POJ 3624- Charm Bracelet（01背包 滚动数组）

Charm Bracelet

Time Limit: 1000MS Memory Limit: 65536K

Total Submissions: 36395 Accepted: 15944

Description

Bessie has gone to the mall’s jewelry store and spies a charm bracelet. Of course, she’d like to fill it with the best charms possible from the N (1 ≤ N ≤ 3,402) available charms. Each charm i in the supplied list has a weight Wi (1 ≤ Wi ≤ 400), a ‘desirability’ factor Di (1 ≤ Di ≤ 100), and can be used at most once.

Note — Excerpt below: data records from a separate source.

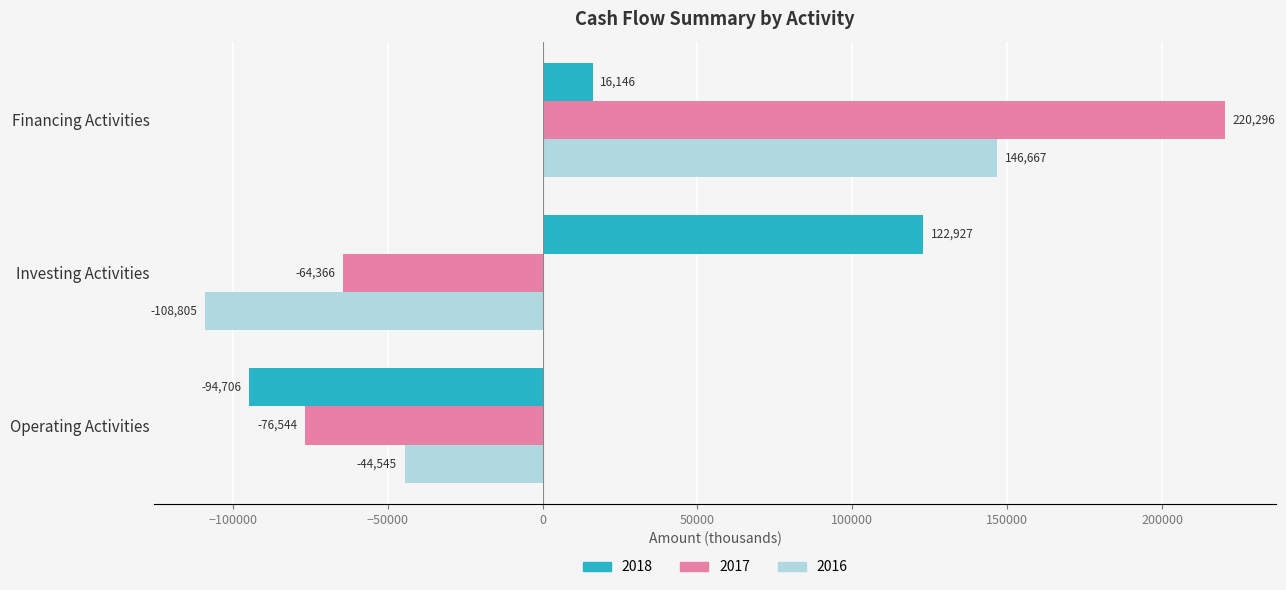

Read the 2018 value at Operating Activities, to the nearest 100.

-94700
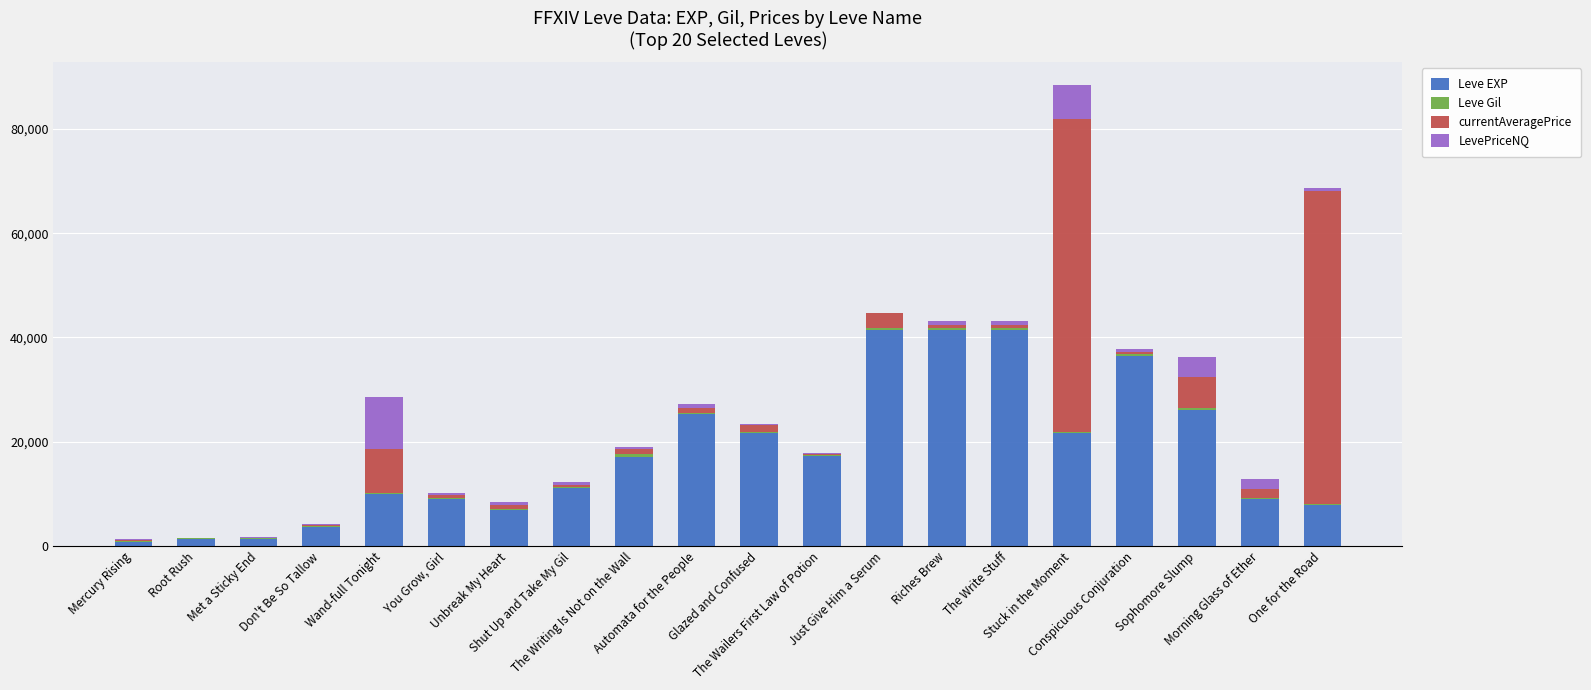

At Unbreak My Heart, list the series in order from largest to smallest.

Leve EXP, currentAveragePrice, LevePriceNQ, Leve Gil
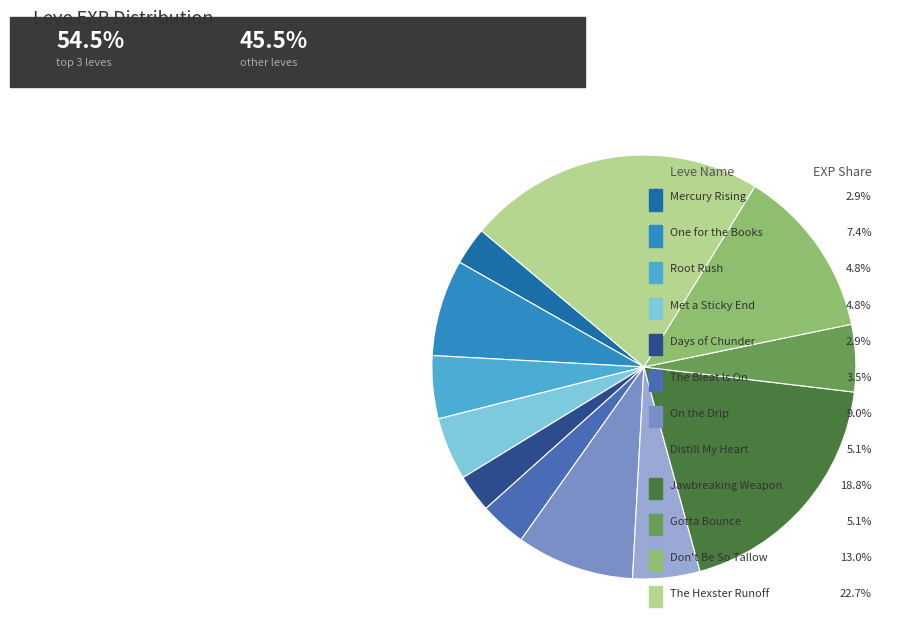

Do Met a Sticky End and Don't Be So Tallow together represent more than half of the pie?

No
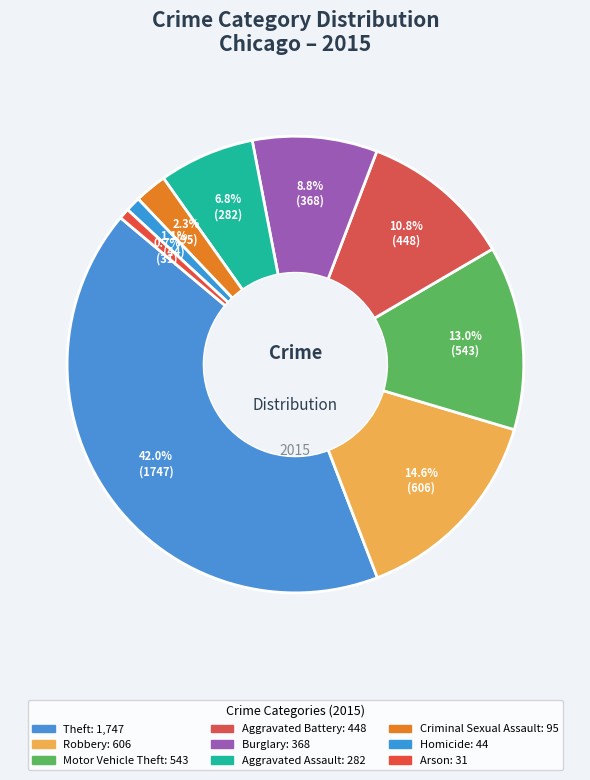

Is there a majority slice in this chart?

No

Bessie can only support a charm bracelet whose weight is no more than M (1 ≤ M ≤ 12,880).

Given that weight limit as a constraint and a list of the charms with their weights and desirability rating, deduce the maximum possible sum of ratings.

Input

Line 1: Two space-separated integers: N and M

Lines 2..N+1: Line i+1 describes charm i with two space-separated integers: Wi and Di

Output

Line 1: A single integer that is the greatest sum of charm desirabilities that can be achieved given the weight constraints

Sample Input

4 6

1 4

2 6

3 12

2 7

Sample Output

23

分析

01背包基础题

#include<iostream>
#include<string.h>
#include<algorithm>
#include<cstdio>
using namespace std;
const int maxv=112880+5;
const int maxn=3500;
int dp[maxv];
int c[maxn];
int w[maxn];
int main(){
int  n,V;
scanf("%d%d",&n,&V);
memset(dp,0,sizeof(dp));

for(int i=1;i<=n;i++)
scanf("%d%d",&c[i],&w[i]);

for(int i=1;i<=n;i++)
for(int j=V;j>=c[i];j--)
dp[j]=max(dp[j],dp[j-c[i]]+w[i]);

printf("%d\n",dp[V]);
return 0;
}